The setlist included some old favorites and some deep cuts, with her deceptively witty lyrics as ear pleasing and thought provoking as ever. She started the show with “Fifty Years After the Fair” from 1993’s Whatever, then launched into “Susan,” from 2000’s Bachelor No. 2 (Or, the Last Remains of the Dodo) with some nice harmonies from her band on great lyrics like “Oh Susan, the hope of fusion / Is that the halo will reappear / It may be pure illusion / But it’s beautiful while it’s here / I had some trouble with the goodbye / I checked my Roman candle supply / And watched the vapor-trail in the sky.”

How can you not appreciate someone who writes like that?

The bitterly poignant “You Never Loved Me,” from the 2017 album Mental Illness, was up next, followed by a much lighter series of songs bringing Coulton back to the stage and talking about their playful songwriting adventures with AI. As Mann told us, when she prompted AI to write something in the style of Aimee Mann, it came up with doing a “sad ballad about coming to terms with the aging process,” to which she replied, to peals of laughs, “Fuck you — you don’t know me!”

The pair performed three entertaining tunes together — ”Melancholy Melodies,” “Patient Zero,” and “Rollercoasters” — then Mann was solo again for several more songs, including “The Moth” (a great 2002 song I wasn’t familiar with), and the beautiful “Save Me” from the aforementioned Magnolia soundtrack, which Mann hilariously references on her Instagram page with the citation “lost an Oscar to Phil Collins.” (Fun(ny) Fact: Collins’s Oscar was for “You’ll Be in My Heart,” from the Disney movie Tarzan.)

While Mann was slyly funny throughout the night (for example, after leaving the stage and returning for the encore and cheers from audience members requesting specific songs, she deadpanned, “We have two more songs we’ve selected for you.”). Coulton, on the other hand, was laugh-out-loud funny for much of his opening set, both with and without Mann, with songs like “Millionaire Girlfriend,” “Shop Vac,” “Creepy Doll,” and “Redshirt,” inspired by the Star Trek trope that the character in the red shirt is destined to die.

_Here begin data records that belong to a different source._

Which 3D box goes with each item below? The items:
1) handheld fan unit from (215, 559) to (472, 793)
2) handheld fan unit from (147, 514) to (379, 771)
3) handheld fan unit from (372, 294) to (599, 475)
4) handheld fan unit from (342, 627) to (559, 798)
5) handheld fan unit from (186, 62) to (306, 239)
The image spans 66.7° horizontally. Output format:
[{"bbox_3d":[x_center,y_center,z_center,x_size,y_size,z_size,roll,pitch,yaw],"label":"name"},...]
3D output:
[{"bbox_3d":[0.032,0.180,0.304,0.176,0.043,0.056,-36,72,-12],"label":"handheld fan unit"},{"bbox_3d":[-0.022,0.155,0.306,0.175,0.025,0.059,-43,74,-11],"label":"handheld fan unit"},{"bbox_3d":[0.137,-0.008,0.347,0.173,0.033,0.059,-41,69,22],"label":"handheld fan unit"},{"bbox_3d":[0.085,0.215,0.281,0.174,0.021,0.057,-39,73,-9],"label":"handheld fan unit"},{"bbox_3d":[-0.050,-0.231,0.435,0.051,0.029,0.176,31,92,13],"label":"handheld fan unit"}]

I really want to put him into a Gilmore Girls of Santa Barbara show, so he can be the troubadour to comically narrate our lives.

Meanwhile, while that’s still “in development,” we have something else to look forward to: our friends at Goldenvoice recently announced the reunion of Aimee Mann’s ‘Til Tuesday at the Cruel World Festival 2025. See cruelworldfest.com for details. If you hear the dog whistle, like I do, I’ll probably see you there.